To do: Look for the string "immediately" in the listing below, then copy every line that has it.

===== Data for analysis

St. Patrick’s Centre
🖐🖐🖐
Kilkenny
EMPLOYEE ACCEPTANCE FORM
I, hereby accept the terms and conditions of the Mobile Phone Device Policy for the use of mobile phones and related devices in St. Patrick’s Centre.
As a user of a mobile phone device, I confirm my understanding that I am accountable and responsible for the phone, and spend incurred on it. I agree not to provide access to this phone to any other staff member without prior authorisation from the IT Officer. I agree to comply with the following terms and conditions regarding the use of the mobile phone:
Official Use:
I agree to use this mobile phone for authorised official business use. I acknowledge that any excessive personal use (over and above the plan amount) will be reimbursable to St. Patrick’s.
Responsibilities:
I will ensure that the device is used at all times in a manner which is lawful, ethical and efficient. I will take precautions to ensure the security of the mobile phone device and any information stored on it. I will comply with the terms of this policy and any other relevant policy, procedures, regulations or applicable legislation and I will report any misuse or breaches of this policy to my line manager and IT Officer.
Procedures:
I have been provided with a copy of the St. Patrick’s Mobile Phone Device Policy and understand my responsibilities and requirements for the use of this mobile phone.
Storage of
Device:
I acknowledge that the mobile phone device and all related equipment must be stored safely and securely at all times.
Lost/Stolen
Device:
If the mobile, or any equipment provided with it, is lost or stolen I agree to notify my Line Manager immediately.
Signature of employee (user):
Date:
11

==========
===== Data for analysis

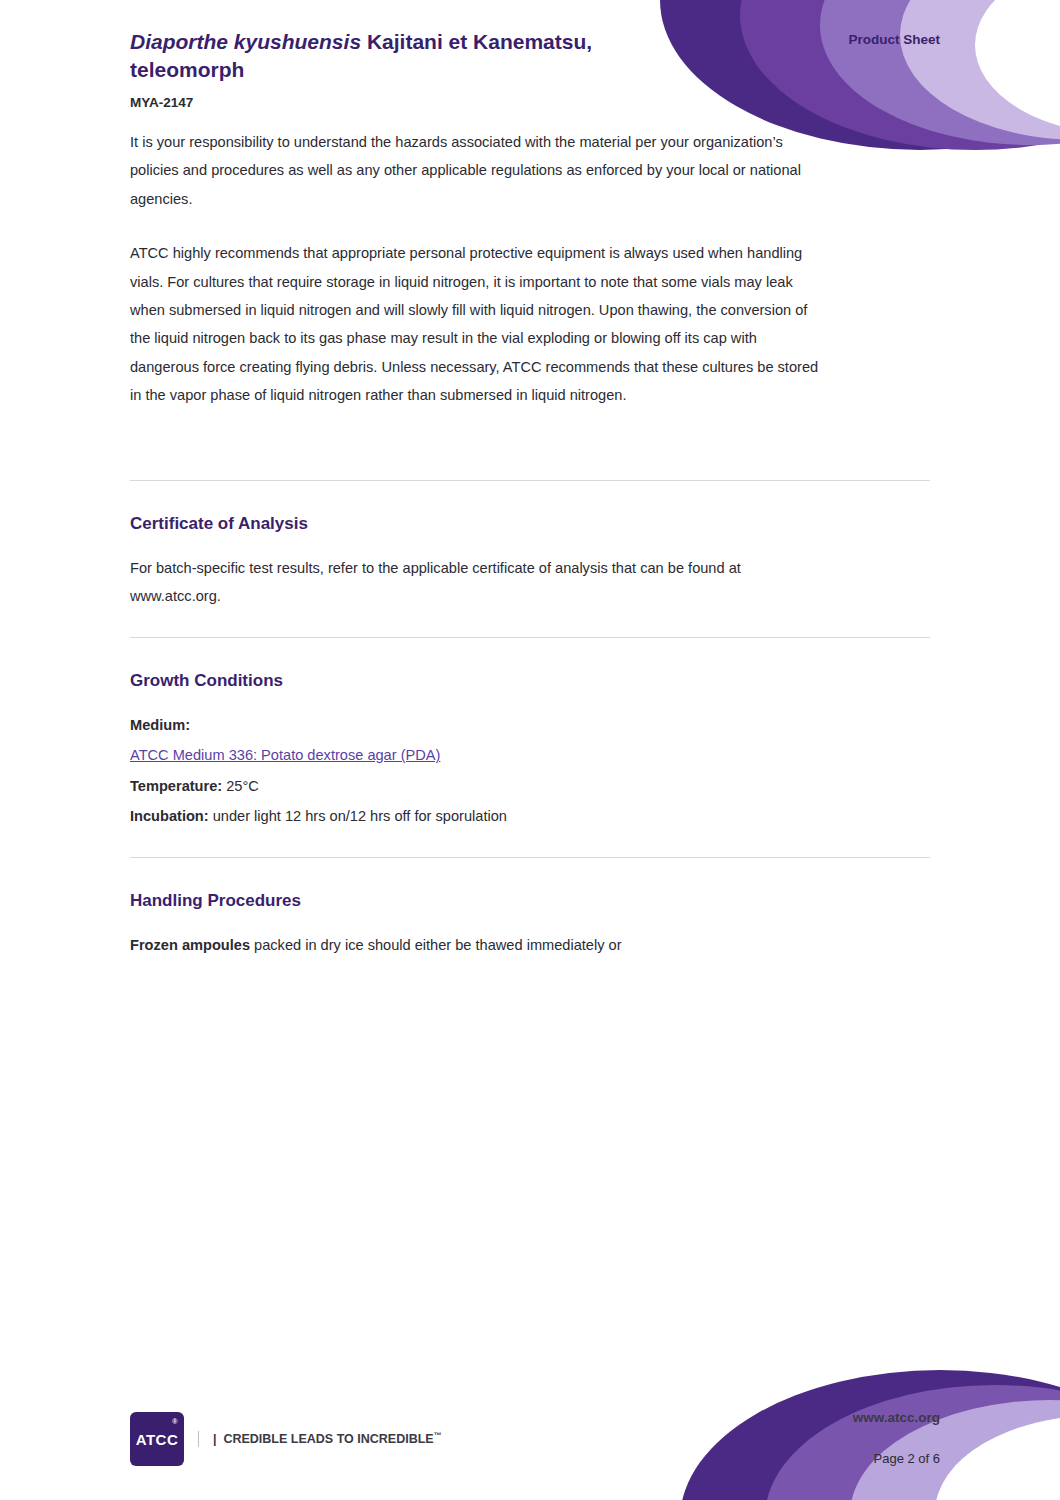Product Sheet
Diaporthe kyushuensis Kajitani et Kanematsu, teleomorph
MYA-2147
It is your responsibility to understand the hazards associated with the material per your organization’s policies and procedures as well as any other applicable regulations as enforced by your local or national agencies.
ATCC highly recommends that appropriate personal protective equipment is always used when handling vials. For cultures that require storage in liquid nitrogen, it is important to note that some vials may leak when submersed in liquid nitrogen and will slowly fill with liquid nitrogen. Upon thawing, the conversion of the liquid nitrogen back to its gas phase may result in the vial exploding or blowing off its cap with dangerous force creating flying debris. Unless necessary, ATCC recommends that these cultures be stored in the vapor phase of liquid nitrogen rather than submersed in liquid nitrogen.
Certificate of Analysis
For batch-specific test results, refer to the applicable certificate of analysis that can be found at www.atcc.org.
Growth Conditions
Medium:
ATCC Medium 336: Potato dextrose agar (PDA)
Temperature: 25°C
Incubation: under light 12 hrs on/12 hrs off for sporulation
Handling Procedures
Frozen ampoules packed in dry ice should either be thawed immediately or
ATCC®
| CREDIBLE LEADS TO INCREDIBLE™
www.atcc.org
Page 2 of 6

==========

The answer:
If the mobile, or any equipment provided with it, is lost or stolen I agree to notify my Line Manager immediately.
Frozen ampoules packed in dry ice should either be thawed immediately or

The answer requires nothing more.